まず直面するのが、安定した収入を得にくいという問題です。知的障害があることで、職業の選択肢が限られ、非正規雇用や単純作業中心の仕事に就くことが多くなります。結果として賃金が低く、生活が常にギリギリという状況に。

さらに、お金の使い方や計画がうまくできず、無意識のうちに支出が増えたり、詐欺に巻き込まれてしまうケースもあります。生活保護や各種福祉制度を利用すべき状況であっても、制度の内容を理解しきれず申請を諦めてしまうことも少なくありません。


■ 社会的な孤立と誤解

軽度の知的障害は、外見や話し方からはわかりづらいため、「なぜこんなこともできないの?」という誤解を受けやすい障害です。
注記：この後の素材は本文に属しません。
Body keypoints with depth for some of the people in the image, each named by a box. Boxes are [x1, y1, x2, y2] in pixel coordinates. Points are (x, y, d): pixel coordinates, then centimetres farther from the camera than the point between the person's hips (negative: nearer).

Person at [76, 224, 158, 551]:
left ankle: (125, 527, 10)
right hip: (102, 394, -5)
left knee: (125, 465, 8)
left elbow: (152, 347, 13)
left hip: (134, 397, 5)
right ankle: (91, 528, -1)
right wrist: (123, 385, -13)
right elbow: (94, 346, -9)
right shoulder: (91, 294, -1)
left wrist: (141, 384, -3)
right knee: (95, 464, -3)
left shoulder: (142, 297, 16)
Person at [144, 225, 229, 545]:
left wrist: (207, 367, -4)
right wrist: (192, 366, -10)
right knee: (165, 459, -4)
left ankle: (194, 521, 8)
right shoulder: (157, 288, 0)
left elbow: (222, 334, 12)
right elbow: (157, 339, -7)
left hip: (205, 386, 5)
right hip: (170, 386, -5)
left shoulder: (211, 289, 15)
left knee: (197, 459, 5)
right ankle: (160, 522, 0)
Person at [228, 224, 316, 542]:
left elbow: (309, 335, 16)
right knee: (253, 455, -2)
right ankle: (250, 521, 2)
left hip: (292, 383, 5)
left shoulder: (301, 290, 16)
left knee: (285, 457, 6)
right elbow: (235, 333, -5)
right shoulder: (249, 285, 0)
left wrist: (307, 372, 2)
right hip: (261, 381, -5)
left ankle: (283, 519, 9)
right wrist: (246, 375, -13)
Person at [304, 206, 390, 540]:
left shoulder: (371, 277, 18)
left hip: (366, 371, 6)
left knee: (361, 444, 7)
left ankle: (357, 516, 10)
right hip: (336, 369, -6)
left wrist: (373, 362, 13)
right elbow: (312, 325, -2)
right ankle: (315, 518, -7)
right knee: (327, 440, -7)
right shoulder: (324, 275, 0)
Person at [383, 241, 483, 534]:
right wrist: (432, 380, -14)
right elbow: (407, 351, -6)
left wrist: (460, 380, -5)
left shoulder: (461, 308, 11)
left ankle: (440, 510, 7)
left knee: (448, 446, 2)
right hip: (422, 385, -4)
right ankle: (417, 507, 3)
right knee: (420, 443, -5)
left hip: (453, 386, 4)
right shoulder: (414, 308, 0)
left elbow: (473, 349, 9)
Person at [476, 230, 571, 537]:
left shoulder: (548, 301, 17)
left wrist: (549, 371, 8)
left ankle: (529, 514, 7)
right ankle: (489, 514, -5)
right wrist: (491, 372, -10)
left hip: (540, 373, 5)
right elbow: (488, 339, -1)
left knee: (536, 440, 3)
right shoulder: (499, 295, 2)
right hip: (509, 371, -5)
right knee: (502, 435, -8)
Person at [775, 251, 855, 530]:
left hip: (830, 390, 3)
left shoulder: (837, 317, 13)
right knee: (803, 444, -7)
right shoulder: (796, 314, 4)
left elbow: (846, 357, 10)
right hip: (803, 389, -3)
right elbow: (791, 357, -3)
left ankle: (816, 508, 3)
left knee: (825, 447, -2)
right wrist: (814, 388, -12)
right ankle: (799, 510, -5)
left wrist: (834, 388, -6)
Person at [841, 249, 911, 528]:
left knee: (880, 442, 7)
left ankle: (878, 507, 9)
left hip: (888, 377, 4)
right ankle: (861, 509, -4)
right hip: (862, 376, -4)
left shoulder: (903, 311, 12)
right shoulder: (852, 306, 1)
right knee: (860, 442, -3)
周囲の無理解や偏見、そして本人の対人スキルの未熟さが相まって、人間関係がうまく築けず、孤立してしまうケースが多く見られます。

また、地域社会や学校、職場といった集団の中で自分の居場所を見つけられず、精神的な負担を抱えてしまうことも。


■ 日常生活の中のつまずき

毎日の生活の中にも、数多くの「壁」があります。
例えば、バスや電車の乗り換え、買い物時の値段の比較、携帯電話やクレジットカードなどの契約内容の理解など、他の人にとっては“当たり前”のことが困難です。
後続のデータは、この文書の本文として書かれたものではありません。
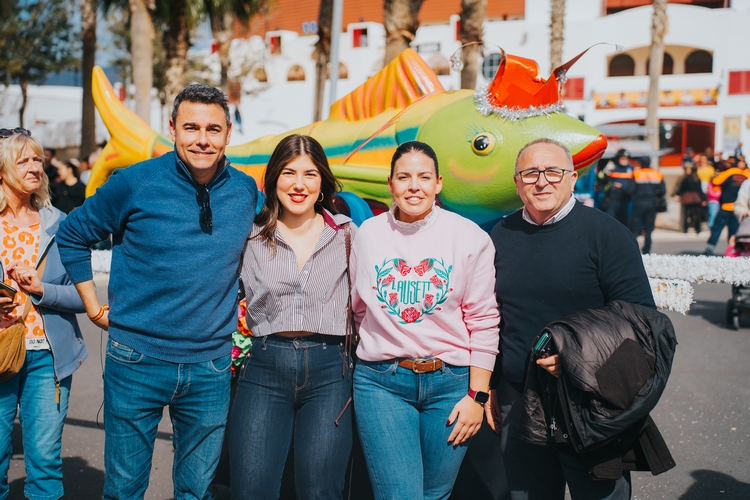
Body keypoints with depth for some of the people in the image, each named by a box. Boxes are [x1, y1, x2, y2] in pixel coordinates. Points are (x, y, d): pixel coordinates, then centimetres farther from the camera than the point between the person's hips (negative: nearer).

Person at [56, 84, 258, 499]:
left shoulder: (246, 192, 1)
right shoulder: (135, 183, -8)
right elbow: (72, 235, 4)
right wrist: (95, 308, 2)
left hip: (210, 367, 2)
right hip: (137, 360, -2)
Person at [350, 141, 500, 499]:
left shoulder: (470, 237, -3)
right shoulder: (368, 234, 3)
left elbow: (483, 322, -2)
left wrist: (477, 395, -4)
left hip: (451, 382, 0)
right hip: (381, 382, 0)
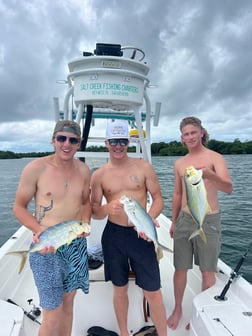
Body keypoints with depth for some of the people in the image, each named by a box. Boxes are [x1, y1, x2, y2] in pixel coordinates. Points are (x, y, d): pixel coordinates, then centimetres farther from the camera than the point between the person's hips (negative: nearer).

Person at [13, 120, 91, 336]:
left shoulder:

また、時間の感覚が曖昧なために約束の時間を守れなかったり、家事の手順を覚えられなかったりすることもあります。


■ 支援につながりにくい現実

もっとも深刻なのは、「支援を受けるべき人なのに、支援に届かない」状態です。
自分の困っていることを言葉にするのが難しく、困っていること自体を“困りごと”として認識できていない場合もあります。そのため、医療機関や福祉サービスとつながる機会を逃し、問題が悪化してしまうこともあります。


■ 支援の鍵は「理解」と「つながり」

こうした状況に対して、私たちにできることは何でしょうか。

まずは、軽度の知的障害のある方が「見えにくい困難」を抱えていることを理解すること。
そして、必要に応じて相談支援専門員やソーシャルワーカーが関わり、個々の生活状況に合った支援を提供することが重要です。

就労継続支援や生活訓練の場、地域の居場所づくり、学校や職場での支援体制の整備など、本人が「自分らしく生きられる場所」を増やしていくことが、生活の安定と心の安心につながります。


■ 最後に

軽度の知的障害を持つ方の“生きづらさ”は、本人の努力不足ではなく、社会側の「気づきの不足」から来ることが多いのです。

支援とは、「何かをしてあげる」ことではなく、「そばにいて、つながり続ける」こと。
誰もが安心して暮らせる社会をつくるために、まずは“見えにくい困難”に目を向けることから始めてみませんか?